しかし聞いている患者の側は「ほとんどない」と言っているから治る可能性は少しはあるのだろう、と伝えられたと考えてしまいます。

 


 

このようにAさん(=医者)とBさん(=患者)で同じ言葉を聞いているのに違うように捉えてしまう。

 

それを狙っている表現であるがゆえにこのfew(little),if any,はずるい表現なのです。

 

言葉というものは発信者と受信者の言葉は絶対に同じ内容です。

 

「私、コート脱ぎますわ」と一方の人間が言ったら、もう一方の人間も「私、コート脱ぎますわ」と相手が言ったな、と同一の内容を認識するのが言語の絶対のルールです。

 

しかしこのfew(little),if any,のようにわざと紛らわしさを狙う場合があります。

 


 

この表現に関してはすべての英文法、構文の本が騙されています。
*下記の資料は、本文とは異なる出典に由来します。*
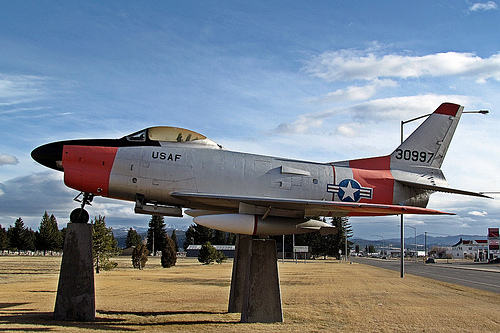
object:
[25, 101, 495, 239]
plane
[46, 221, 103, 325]
pillar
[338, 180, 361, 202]
star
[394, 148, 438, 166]
number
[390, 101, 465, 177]
tail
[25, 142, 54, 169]
nose tip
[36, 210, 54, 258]
tree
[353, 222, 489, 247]
mountains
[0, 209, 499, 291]
background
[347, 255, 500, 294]
road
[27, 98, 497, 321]
display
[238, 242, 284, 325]
column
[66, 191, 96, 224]
front landing gear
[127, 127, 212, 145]
dome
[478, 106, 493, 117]
street light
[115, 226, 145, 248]
mountain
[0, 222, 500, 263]
distance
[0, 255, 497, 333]
park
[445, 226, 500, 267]
town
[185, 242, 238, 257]
barn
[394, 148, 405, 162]
3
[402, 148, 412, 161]
0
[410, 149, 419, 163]
9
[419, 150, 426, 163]
9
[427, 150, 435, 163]
7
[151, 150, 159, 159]
u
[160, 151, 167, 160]
s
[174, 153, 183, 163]
f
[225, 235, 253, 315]
post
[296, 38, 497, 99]
cloud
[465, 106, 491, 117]
post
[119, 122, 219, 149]
cockpit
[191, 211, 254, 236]
nose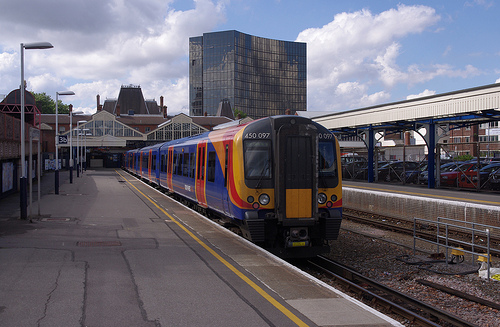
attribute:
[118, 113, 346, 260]
train — red, blue, yellow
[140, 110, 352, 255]
people — blue, passenger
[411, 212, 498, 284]
fence — metal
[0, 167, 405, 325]
platform — train boarding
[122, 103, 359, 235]
train — blue, passenger, red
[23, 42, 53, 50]
platform light — overhead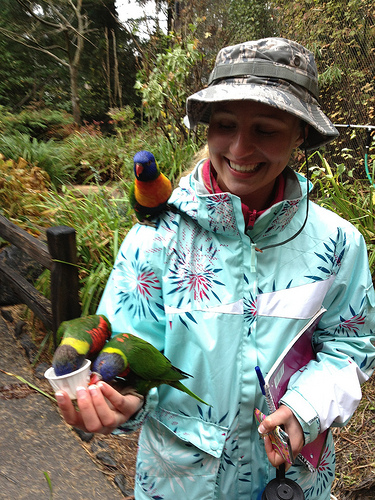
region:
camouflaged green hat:
[173, 32, 339, 152]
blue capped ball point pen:
[251, 362, 270, 414]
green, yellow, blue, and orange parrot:
[123, 148, 171, 224]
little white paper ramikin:
[38, 353, 93, 399]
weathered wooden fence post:
[38, 222, 87, 333]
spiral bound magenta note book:
[260, 305, 330, 475]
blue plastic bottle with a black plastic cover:
[253, 462, 307, 498]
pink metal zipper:
[245, 208, 259, 228]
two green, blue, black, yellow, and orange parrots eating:
[39, 312, 217, 411]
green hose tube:
[360, 141, 374, 186]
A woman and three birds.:
[28, 14, 371, 438]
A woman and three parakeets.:
[27, 27, 365, 475]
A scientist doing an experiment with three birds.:
[25, 21, 366, 484]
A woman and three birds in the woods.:
[23, 38, 366, 461]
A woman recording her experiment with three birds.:
[24, 31, 366, 497]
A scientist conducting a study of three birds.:
[29, 26, 347, 493]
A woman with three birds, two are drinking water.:
[23, 18, 355, 438]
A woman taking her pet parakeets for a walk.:
[60, 42, 361, 441]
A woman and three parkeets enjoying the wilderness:
[49, 26, 366, 470]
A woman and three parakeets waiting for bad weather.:
[50, 24, 361, 480]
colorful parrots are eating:
[43, 306, 175, 423]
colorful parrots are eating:
[71, 317, 223, 459]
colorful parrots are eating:
[20, 277, 287, 480]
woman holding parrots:
[55, 37, 374, 495]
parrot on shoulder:
[126, 150, 169, 222]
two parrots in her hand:
[48, 313, 211, 416]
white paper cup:
[43, 358, 90, 402]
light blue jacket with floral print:
[88, 161, 373, 499]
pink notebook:
[264, 305, 337, 470]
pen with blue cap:
[255, 365, 268, 396]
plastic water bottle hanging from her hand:
[253, 460, 305, 495]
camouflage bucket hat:
[177, 33, 335, 150]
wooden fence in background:
[1, 213, 76, 351]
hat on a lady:
[204, 42, 344, 113]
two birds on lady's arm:
[42, 331, 161, 399]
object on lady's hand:
[232, 362, 315, 463]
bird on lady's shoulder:
[106, 139, 190, 211]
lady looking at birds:
[207, 54, 312, 164]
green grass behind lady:
[37, 125, 117, 204]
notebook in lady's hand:
[242, 293, 345, 430]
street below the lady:
[13, 425, 74, 468]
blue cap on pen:
[244, 354, 265, 385]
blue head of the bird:
[128, 142, 173, 178]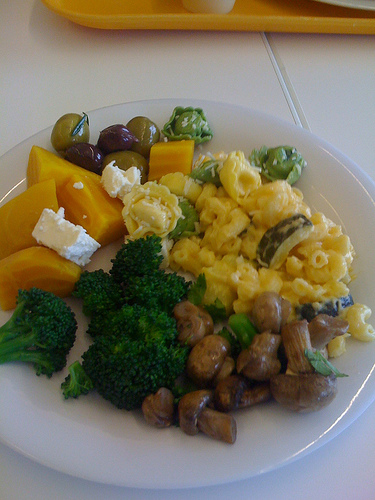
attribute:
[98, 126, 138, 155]
olive — black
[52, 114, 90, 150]
olive — green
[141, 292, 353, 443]
mushrooms — sauteed, brown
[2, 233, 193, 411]
broccoli — green, steamed, beautiful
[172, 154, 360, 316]
macaroni and cheese — yellow, creamy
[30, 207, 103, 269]
feta cheese — white, crumbly, small, chunky, like cream cheese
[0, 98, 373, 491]
plate — dinner plate, white, round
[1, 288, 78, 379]
broccoli floret — steamed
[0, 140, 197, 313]
winter squash — steamed, sweet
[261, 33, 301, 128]
caulk — white, in a line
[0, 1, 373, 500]
table — white, tile, beautiful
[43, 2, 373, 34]
tray — yellow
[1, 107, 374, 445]
food — colorful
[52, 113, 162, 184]
olives — different colors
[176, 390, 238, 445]
mushroom — brown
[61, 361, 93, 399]
broccoli floret — tiny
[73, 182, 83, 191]
crumb — tiny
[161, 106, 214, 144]
pasta — green, like bussel sprout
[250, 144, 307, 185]
pasta — like bussel sprout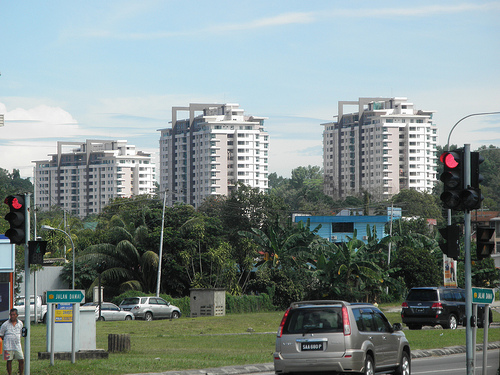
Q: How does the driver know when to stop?
A: Traffic light.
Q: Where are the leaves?
A: Trees.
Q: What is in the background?
A: Buildings.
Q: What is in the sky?
A: Clouds.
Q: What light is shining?
A: Red stoplight.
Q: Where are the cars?
A: Road.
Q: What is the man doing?
A: Standing.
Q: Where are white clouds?
A: In the sky.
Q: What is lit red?
A: Traffic light.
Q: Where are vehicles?
A: In the street.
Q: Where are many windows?
A: On the buildings.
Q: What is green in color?
A: Grass.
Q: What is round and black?
A: Tires.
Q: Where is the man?
A: On the left, by the pole for the traffic light.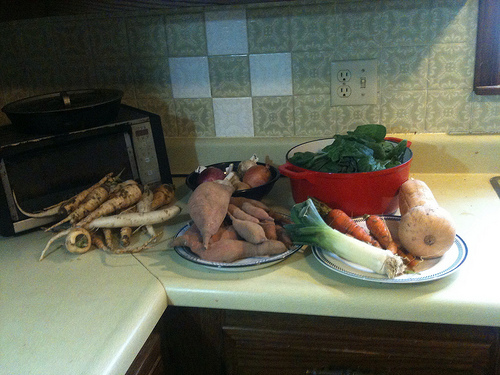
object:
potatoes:
[188, 180, 229, 251]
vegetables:
[149, 182, 176, 211]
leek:
[284, 198, 406, 278]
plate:
[173, 211, 306, 274]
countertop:
[105, 173, 500, 328]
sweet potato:
[228, 213, 265, 244]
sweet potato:
[241, 201, 275, 222]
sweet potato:
[260, 219, 277, 239]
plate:
[312, 215, 467, 285]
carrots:
[364, 214, 394, 249]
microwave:
[0, 104, 174, 237]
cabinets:
[153, 304, 499, 375]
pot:
[277, 137, 415, 222]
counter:
[0, 230, 167, 374]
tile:
[242, 52, 294, 100]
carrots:
[309, 196, 382, 249]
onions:
[243, 164, 273, 188]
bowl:
[184, 160, 283, 202]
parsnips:
[43, 181, 112, 231]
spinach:
[384, 140, 406, 158]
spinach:
[346, 124, 384, 143]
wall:
[0, 0, 500, 140]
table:
[114, 170, 500, 375]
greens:
[319, 133, 374, 163]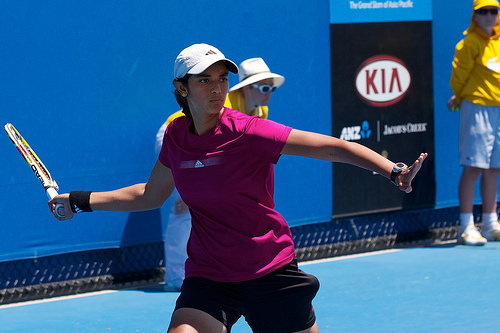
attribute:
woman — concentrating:
[46, 42, 428, 332]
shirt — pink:
[154, 105, 295, 282]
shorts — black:
[170, 253, 319, 332]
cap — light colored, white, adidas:
[170, 42, 240, 81]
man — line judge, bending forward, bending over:
[155, 54, 286, 290]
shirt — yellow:
[166, 91, 269, 126]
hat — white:
[229, 56, 285, 92]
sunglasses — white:
[251, 81, 276, 95]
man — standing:
[446, 1, 499, 247]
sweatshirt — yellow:
[449, 12, 499, 106]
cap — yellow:
[470, 0, 499, 11]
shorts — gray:
[458, 96, 499, 172]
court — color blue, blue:
[1, 234, 499, 333]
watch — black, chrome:
[388, 160, 406, 185]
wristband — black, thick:
[68, 188, 94, 214]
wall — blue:
[1, 1, 499, 257]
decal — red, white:
[354, 56, 410, 106]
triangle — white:
[193, 159, 205, 168]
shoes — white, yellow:
[453, 219, 498, 244]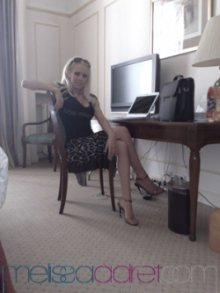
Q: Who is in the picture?
A: A blond woman.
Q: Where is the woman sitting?
A: At a desk.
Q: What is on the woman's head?
A: Sunglasses.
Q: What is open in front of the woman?
A: A laptop.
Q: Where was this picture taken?
A: A hotel room.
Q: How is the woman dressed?
A: In a skirt and heels.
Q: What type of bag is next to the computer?
A: A briefcase.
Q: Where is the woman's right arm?
A: Over the chair.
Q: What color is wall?
A: White.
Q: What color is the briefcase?
A: Black.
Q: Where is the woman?
A: Chair.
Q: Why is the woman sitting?
A: To pose.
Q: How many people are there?
A: One.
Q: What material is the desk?
A: Wood.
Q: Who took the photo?
A: Photographer.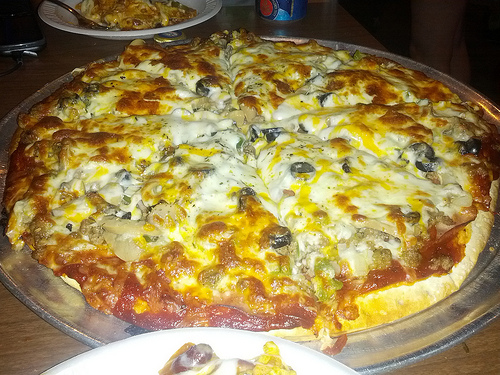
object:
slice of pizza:
[153, 338, 323, 374]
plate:
[37, 0, 225, 41]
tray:
[1, 35, 500, 375]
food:
[68, 0, 198, 31]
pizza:
[2, 22, 499, 346]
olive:
[290, 161, 316, 173]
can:
[256, 0, 306, 23]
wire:
[0, 51, 24, 79]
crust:
[74, 271, 227, 339]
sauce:
[408, 226, 470, 282]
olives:
[261, 126, 283, 144]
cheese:
[85, 67, 182, 162]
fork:
[46, 0, 108, 30]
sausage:
[427, 210, 478, 245]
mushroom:
[99, 218, 161, 239]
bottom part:
[256, 1, 309, 24]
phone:
[1, 2, 48, 58]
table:
[0, 3, 396, 124]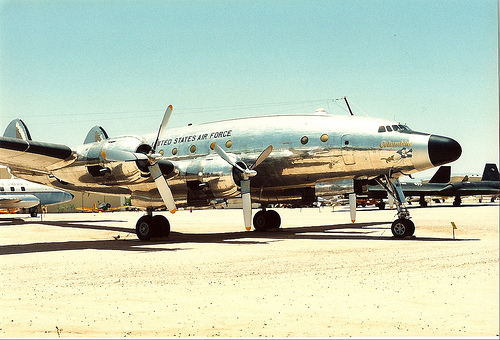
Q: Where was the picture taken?
A: On a plane yard.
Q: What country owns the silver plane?
A: United States.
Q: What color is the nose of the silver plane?
A: Black.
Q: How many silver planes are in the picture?
A: 1.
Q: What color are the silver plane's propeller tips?
A: Yellow.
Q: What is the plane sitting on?
A: Dirt.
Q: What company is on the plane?
A: Air Force.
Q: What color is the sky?
A: Blue.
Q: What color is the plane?
A: Silver.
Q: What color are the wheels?
A: Black.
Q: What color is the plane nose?
A: Black.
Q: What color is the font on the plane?
A: Black.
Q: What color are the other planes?
A: Black.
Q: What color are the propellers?
A: Silver.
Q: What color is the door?
A: Silver.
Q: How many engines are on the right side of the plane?
A: Two.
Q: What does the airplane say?
A: US air force.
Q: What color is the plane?
A: Silver.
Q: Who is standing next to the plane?
A: No one.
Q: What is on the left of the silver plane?
A: Propellers.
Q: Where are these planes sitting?
A: Airport.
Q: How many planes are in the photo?
A: 4.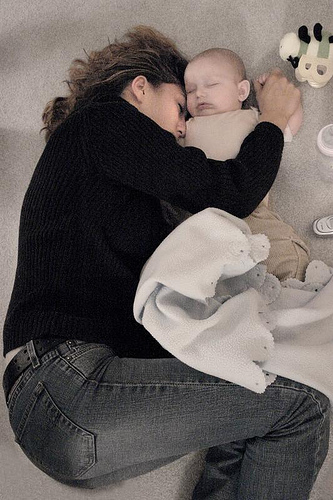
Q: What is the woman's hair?
A: A woman's brown hair.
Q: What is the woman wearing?
A: A woman's black shirt.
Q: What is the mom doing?
A: A mom sleeping with her baby.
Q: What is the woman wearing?
A: A woman in a black shirt.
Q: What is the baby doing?
A: A beautiful baby sleeping.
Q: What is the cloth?
A: The baby white cloth.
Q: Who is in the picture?
A: Mother and baby.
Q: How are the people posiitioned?
A: Laying down.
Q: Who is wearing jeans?
A: The woman.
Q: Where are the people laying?
A: The floor.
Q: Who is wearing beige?
A: The baby.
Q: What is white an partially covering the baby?
A: A blanket.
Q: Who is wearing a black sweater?
A: The woman.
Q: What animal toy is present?
A: A bee.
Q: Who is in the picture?
A: A woman and child.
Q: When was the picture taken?
A: While people were sleep.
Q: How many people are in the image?
A: Two.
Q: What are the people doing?
A: Sleeping.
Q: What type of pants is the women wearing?
A: Jeans.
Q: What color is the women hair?
A: Brown.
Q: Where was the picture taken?
A: On the bedroom floor.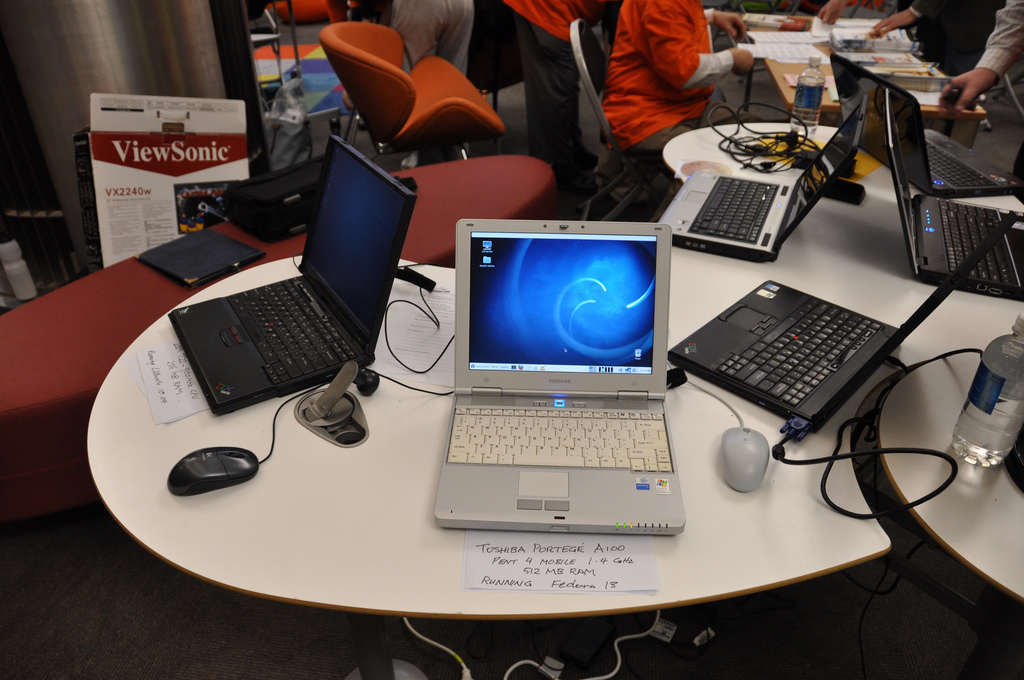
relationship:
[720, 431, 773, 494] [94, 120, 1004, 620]
mouse on desk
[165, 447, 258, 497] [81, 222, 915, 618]
mouse on desk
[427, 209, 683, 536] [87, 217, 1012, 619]
computer on desk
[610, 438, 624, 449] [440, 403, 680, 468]
button on keyboard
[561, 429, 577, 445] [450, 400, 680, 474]
button on keyboard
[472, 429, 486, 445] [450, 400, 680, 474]
button on keyboard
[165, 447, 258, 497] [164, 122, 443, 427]
mouse with laptop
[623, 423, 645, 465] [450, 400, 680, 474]
button on keyboard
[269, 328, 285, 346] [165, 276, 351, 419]
button on keyboard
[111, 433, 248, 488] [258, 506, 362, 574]
mouse on desk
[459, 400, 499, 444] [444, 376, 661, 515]
button on keyboard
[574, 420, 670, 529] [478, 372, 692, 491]
button on keyboard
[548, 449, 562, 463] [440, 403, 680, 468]
button on keyboard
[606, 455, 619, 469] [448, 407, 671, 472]
button on keyboard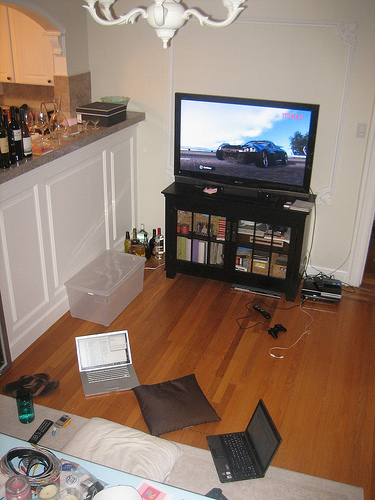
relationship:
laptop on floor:
[74, 329, 140, 397] [0, 239, 373, 498]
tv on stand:
[173, 91, 321, 194] [161, 178, 317, 304]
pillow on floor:
[129, 376, 227, 444] [0, 239, 373, 498]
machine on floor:
[230, 272, 350, 371] [0, 239, 373, 498]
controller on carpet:
[13, 388, 38, 429] [0, 390, 95, 459]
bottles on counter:
[3, 108, 56, 161] [0, 108, 147, 180]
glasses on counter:
[27, 121, 47, 139] [0, 108, 147, 180]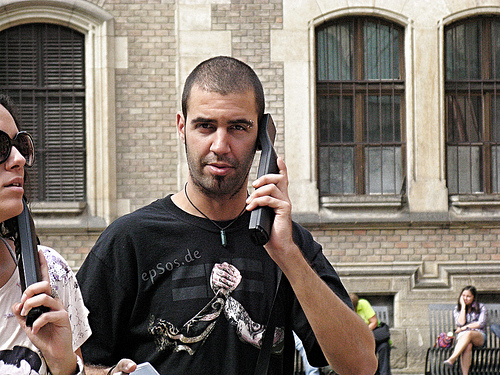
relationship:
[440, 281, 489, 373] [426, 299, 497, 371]
woman bench sitting on a bench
(現時点ですべての本がfew、littleの強調と記載されています。正確な内容の本があればご一報いただければ幸いです)

 

「たとえあるとしてもほとんど〜ない」という表現を聞いてすべての人が「なんじゃそりゃ?」と思うと思います。

 

そこから一歩進んで「なぜ?」と考える習慣は、英語に限らずどの分野でも大切だと思います。

 

「たとえあるとしてもほとんど〜ない」 は 正確で、素晴らしい訳です。
英語の学習者、先生方には、コペルニクスのように考えて頂ければと思います。